A new benchmark assembled by a team of International Olympiad medalists suggests the hype about large language models beating elite human coders is premature. LiveCodeBench Pro, unveiled in a 584-problem study [PDF] drawn from Codeforces, ICPC and IOI contests, shows the best frontier model clears just 53% of medium-difficulty tasks on its first attempt and none of the hard ones, while grandmaster-level humans routinely solve at least some of those highest-tier problems.
The researchers measured models and humans on the same Elo scale used by Codeforces and found that OpenAI’s o4-mini-high, when stripped of terminal tools and limited to one try per task, lands at an Elo rating of 2,116 — hundreds of points below the grandmaster cutoff and roughly the 1.5 percentile among human contestants. A granular tag-by-tag autopsy identified implementation-friendly, knowledge-heavy problems — segment trees, graph templates, classic dynamic programming — as the models’ comfort zone; observation-driven puzzles such as game-theory endgames and trick-greedy constructs remain stubborn roadblocks.

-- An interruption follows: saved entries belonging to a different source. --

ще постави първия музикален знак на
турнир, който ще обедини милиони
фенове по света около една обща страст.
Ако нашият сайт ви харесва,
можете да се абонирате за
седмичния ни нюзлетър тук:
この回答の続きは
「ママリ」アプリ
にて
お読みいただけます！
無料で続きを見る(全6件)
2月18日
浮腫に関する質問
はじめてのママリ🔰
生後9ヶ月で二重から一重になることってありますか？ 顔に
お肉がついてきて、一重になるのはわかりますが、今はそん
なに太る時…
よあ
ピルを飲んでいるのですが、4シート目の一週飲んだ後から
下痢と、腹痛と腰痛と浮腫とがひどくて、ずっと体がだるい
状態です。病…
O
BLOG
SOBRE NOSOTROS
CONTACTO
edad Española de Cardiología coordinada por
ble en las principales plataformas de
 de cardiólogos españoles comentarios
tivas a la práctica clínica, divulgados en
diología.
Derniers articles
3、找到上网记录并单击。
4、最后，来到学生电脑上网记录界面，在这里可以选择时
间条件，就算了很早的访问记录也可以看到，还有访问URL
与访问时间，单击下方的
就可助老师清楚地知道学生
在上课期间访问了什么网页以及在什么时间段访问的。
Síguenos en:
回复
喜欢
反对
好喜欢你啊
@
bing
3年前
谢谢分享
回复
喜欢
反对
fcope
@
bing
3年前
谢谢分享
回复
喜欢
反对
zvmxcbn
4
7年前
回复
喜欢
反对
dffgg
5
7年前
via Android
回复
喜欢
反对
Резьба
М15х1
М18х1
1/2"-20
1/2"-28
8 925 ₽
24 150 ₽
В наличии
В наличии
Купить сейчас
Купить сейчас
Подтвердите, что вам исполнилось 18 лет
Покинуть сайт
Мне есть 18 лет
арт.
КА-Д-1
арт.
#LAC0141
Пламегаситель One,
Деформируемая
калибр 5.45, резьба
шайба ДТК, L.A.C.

Because the dataset is harvested in real time as contests conclude, the authors argue it minimizes training-data leakage and offers a moving target for future systems. The broader takeaway is that impressive leaderboard jumps often reflect tool use, multiple retries or easier benchmarks rather than genuine algorithmic reasoning, leaving a conspicuous gap between today’s models and top human problem-solvers.